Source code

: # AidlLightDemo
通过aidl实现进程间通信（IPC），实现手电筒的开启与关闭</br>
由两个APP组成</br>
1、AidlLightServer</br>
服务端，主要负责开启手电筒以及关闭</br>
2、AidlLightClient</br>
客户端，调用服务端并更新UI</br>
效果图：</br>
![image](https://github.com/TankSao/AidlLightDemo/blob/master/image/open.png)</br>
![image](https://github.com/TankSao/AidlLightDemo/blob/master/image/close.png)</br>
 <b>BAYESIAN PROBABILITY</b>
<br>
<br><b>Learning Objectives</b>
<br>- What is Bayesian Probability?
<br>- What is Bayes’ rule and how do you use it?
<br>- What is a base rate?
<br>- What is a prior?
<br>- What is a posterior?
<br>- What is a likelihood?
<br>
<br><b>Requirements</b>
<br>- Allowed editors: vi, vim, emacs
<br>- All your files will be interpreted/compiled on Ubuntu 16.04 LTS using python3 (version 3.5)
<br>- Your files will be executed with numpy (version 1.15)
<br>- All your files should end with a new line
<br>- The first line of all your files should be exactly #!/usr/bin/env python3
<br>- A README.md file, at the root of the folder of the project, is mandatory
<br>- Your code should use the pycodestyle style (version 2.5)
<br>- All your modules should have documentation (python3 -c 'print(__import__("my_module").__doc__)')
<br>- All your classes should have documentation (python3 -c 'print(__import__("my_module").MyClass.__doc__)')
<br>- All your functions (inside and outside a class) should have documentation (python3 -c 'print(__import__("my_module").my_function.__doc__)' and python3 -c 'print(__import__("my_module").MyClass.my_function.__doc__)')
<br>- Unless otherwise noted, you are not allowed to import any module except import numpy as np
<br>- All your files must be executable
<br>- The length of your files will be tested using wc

## WHAT YOU WILL DO
Would you please reproduce every line from the one containing "<br>- What is Bayes’" through the final line of the listing, and only those lines?

## REPLY TO THE TASK
<br>- What is Bayes’ rule and how do you use it?
<br>- What is a base rate?
<br>- What is a prior?
<br>- What is a posterior?
<br>- What is a likelihood?
<br>
<br><b>Requirements</b>
<br>- Allowed editors: vi, vim, emacs
<br>- All your files will be interpreted/compiled on Ubuntu 16.04 LTS using python3 (version 3.5)
<br>- Your files will be executed with numpy (version 1.15)
<br>- All your files should end with a new line
<br>- The first line of all your files should be exactly #!/usr/bin/env python3
<br>- A README.md file, at the root of the folder of the project, is mandatory
<br>- Your code should use the pycodestyle style (version 2.5)
<br>- All your modules should have documentation (python3 -c 'print(__import__("my_module").__doc__)')
<br>- All your classes should have documentation (python3 -c 'print(__import__("my_module").MyClass.__doc__)')
<br>- All your functions (inside and outside a class) should have documentation (python3 -c 'print(__import__("my_module").my_function.__doc__)' and python3 -c 'print(__import__("my_module").MyClass.my_function.__doc__)')
<br>- Unless otherwise noted, you are not allowed to import any module except import numpy as np
<br>- All your files must be executable
<br>- The length of your files will be tested using wc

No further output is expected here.